Tragedia del hombre, no del animal. Porque el hombre está destinado a realizarse más allá de sí mismo y de su mundo, en Dios. Tragedia terrible, metafísica, conformarse con el mundo. Tragedia frente a la cual toda señal de alarma, toda luz roja, todo ruido de sirena, poco es.

Pero no solo del límite humano en el cual no debe quedarse encerrado el hombre nos advierte el dolor. Porque el dolor –como decíamos- viene, en este mundo, asociado muchísimas veces al pecado.

Y no solo al pecado protervo y malévolo, sino a la ignorancia o la debilidad de los que están lejos o no conocen a Dios. Si todos viviéramos el amor de Jesús y la sabiduría de sus mandamientos ¿no seríamos muchísimo más felices? Inocentes o culpables ¡cuánto sufrimos nuestro propio pecado e el pecado de los demás, verdugos unos de otros! ¡Cuánta inhumanidad, estupidez y bajeza en las gentes y sociedades alejadas de Dios, culpable o inculpablemente! ¡Cuánto sufrir inútil!
----------------
| ORDEN DE TRABAJO 1 |
Resume en dos oraciones el texto sobre el dolor y el pecado.
| ORDEN DE TRABAJO 2 |
Escribe la continuación del texto sobre el dolor y el pecado a partir de su última oración.
Los registros provienen de otra fuente.

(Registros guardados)
----------------
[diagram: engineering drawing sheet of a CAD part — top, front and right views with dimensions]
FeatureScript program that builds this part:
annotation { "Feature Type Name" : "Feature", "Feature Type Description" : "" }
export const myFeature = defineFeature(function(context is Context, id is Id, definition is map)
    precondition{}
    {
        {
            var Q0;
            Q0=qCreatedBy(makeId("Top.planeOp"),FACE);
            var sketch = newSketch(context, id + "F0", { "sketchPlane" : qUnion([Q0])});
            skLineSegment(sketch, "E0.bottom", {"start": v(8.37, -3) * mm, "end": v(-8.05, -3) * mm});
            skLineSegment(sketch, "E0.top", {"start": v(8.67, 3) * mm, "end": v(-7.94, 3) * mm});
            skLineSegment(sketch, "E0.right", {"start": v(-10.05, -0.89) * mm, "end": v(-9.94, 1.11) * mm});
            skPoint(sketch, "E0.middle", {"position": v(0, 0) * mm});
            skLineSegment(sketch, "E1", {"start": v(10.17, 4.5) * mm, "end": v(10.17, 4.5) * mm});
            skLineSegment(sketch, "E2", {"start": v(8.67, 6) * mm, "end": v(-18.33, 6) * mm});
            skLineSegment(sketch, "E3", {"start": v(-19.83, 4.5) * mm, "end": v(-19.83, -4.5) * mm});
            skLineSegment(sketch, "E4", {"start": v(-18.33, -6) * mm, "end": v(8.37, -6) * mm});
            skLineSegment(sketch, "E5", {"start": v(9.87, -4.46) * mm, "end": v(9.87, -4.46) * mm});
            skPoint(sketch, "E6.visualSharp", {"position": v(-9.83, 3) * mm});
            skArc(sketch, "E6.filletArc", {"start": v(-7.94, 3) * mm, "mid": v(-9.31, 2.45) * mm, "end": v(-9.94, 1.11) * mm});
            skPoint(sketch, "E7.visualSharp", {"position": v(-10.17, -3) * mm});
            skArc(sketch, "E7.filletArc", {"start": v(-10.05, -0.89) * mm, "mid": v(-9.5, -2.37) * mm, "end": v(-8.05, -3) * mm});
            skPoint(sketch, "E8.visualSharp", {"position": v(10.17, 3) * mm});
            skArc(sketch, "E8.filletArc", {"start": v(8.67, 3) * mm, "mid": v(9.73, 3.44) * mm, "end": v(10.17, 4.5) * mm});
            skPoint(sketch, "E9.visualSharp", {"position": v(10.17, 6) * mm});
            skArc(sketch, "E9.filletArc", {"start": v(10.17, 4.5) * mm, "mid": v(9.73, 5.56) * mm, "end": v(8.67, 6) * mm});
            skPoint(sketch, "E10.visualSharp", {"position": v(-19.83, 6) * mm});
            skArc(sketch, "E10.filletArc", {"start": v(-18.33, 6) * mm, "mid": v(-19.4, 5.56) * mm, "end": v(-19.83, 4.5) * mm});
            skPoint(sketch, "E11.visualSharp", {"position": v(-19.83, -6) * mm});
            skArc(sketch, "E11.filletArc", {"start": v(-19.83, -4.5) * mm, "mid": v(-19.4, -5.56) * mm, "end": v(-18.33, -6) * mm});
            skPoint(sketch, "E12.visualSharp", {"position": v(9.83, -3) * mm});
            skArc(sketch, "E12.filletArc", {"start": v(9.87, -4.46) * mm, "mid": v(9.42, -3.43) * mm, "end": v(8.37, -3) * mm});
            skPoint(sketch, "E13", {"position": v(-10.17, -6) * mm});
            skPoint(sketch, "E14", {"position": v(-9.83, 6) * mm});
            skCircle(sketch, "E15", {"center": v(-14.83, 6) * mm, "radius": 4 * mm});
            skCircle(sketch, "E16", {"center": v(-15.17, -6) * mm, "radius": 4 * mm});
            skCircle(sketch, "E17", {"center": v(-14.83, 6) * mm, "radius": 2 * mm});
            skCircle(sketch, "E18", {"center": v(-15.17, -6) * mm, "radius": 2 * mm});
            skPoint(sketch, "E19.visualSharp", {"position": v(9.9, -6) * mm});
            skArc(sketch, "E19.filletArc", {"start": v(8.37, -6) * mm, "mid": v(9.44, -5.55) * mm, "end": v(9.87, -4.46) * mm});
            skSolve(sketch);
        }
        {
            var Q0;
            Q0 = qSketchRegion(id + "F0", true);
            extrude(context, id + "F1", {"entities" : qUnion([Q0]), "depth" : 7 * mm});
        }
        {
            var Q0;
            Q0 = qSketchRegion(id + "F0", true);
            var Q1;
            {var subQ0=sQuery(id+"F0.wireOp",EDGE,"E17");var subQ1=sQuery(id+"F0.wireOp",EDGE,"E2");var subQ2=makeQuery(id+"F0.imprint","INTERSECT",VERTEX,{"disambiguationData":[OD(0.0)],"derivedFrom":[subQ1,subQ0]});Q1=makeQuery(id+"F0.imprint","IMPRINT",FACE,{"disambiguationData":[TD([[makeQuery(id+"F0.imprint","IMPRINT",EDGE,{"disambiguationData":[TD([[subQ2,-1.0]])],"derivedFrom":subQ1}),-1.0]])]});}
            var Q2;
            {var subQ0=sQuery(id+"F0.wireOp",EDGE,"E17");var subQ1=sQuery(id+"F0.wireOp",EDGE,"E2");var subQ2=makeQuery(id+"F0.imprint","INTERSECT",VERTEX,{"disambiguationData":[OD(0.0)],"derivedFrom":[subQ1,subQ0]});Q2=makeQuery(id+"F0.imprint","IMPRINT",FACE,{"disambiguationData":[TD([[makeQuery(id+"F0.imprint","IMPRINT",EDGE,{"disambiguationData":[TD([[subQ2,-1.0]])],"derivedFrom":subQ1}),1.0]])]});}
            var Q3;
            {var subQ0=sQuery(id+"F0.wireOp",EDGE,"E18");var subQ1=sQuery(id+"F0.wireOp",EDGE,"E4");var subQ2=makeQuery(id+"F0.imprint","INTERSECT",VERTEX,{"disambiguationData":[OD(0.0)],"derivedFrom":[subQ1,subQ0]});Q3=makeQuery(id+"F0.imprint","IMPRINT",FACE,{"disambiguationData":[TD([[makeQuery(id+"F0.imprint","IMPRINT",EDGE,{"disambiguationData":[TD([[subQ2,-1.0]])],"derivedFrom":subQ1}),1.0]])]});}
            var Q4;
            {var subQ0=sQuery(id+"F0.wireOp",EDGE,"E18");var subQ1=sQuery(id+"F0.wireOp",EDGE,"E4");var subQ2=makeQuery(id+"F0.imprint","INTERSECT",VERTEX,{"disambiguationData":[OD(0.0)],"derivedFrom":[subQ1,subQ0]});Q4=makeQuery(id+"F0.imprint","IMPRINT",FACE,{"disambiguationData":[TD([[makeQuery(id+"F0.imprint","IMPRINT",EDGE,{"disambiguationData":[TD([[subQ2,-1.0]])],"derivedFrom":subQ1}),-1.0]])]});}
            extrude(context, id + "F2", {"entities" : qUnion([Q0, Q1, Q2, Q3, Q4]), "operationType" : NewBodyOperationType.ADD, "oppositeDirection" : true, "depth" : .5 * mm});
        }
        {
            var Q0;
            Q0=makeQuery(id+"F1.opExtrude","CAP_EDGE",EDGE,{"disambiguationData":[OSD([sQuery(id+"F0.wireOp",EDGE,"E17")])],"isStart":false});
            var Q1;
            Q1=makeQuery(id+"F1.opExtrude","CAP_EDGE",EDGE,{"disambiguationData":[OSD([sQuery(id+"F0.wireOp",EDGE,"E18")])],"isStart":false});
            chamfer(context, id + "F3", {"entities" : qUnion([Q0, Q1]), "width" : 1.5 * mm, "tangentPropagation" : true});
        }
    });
----------------
| RESULTADO ESPERADO 1 |
El texto afirma que conformarse con el mundo es una tragedia terrible para el hombre, destinado a realizarse más allá de sí mismo y de su mundo, en Dios. Añade que el dolor también advierte del pecado, tanto del malévolo como del que nace de la ignorancia o la debilidad de quienes están lejos de Dios, y lamenta cuánto sufrimiento inútil causa esa lejanía.

| RESULTADO ESPERADO 2 |
Pero, todo ello ¿no será un anticipo expresivo de lo que sucederá en la eternidad si morimos alejados de Dios? ¡Qué mejor señal de alarma del riesgo del inferno que acecha que los infiernos que crean en este mundo nuestros propios pecados!

Dolores anticipo del grande e inmenso dolor de la lejanía definitiva de Dios, de la pérdida de la gran oportunidad, del estrepitoso y definitivo fracaso de nuestra vocación de divinidad.

Los clavos duelen, sí, los dedos crispados, la sed, los pulmones sin aire, los músculos que ya rígidos no dan más.

Pero, si todo dolor es, en cualquier hombre, la señal sufriente de que algo no va bien, en Jesús, la Cruz y su dolor físico apenas alcanzan a simbolizar y alertar sobre el pavoroso mal que enfrenta en su interior.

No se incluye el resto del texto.